Excerpted text:
Students in the Walter Cronkite School of Journalism and Mass Communication at Arizona State University are winning recognition for work ranging from public awareness campaigns to international news reporting and multimedia reporting projects..

The recent accolades include several awards, including a Webby honor, a multimedia reporting project that is being showcased by the Online News Association and a presentation that helped win Phoenix an All-American City designation.

Best of the West Award
Cronkite student Andrew Pentis won the 2009 Best of the West collegiate award for sports reporting.

His story, "Letting go of it all," profiles ASU pitcher Josh Satow. Judge Corydon Ireland Writer of the Harvard University Gazette, said, “The writer draws a series of pictures that created a you-are-there feeling, listening alongside the reporter. Good writing, and the clipped, neat, short paragraphs kept the narrative moving.”

The Best of the West contest awards three collegiate journalism awards – for sports writing, feature writing and general reporting. It is one of the West’s most prestigious contests, drawing
nearly 2,000 entries each year from journalists in the 13 states from the Rockies west to Alaska and Hawaii. The college contest began in 2005 and covers the same region.

Exercises:
1. Transcribe the passage on Cronkite School student awards verbatim, starting with the words containing "Students in the" and ending with "All-American City designation.".
2. Extend the passage on Cronkite School student awards, picking up right after its final sentence.
The data that follows bears no relation to the passage about Cronkite School student awards.

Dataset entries
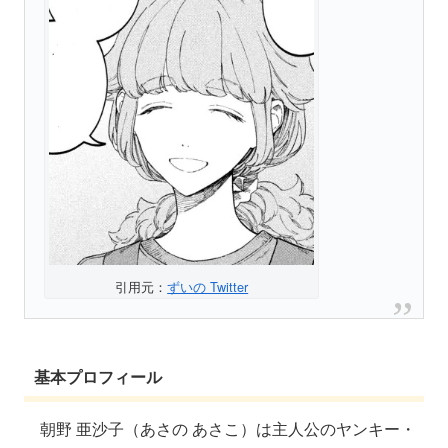
引用元：
ずいの Twitter
基本プロフィール
朝野 亜沙子（あさの あさこ）は主人公のヤンキー・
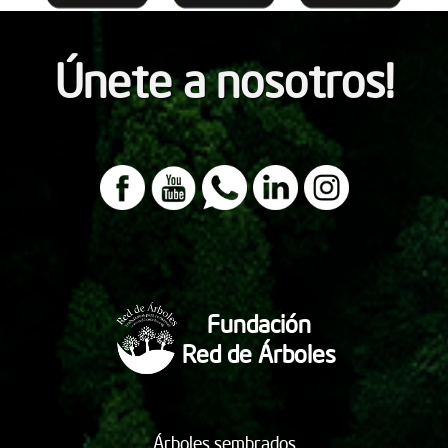
Únete a nosotros!
Fundación
Red de Árboles
Árboles sembrados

Expected outputs:
1.
Students in the Walter Cronkite School of Journalism and Mass Communication at Arizona State University are winning recognition for work ranging from public awareness campaigns to international news reporting and multimedia reporting projects..

The recent accolades include several awards, including a Webby honor, a multimedia reporting project that is being showcased by the Online News Association and a presentation that helped win Phoenix an All-American City designation.

2.
Robert Novak Collegiate Journalism Award
Cronkite student James Kindle took second place in the 2009 Robert Novak Collegiate Journalism Award, which recognizes excellence in collegiate reporting that demonstrates an understanding of the basic ideas that support a free society.

Kindle was part of a group of students who went to South Africa last summer to report on the lives of immigrants. He wrote about a Zimbabwe woman who was beaten, raped and nearly killed for her political activism; refugees from Angola who fled their country because of violence and now live in a displacement camp in South Africa; and a high-rise apartment building in Johannesburg that teams with dozens of nationalities struggling to live in peace.

The award is one of three sponsored by the Institute on Political Journalism, the collegiate journalism program of The Fund for American Studies. Kindle was awarded $2,500.

Kindle’s work includes “Scarred,” “Divided They Stand,” and “Johannesburg’s Babel Falls.”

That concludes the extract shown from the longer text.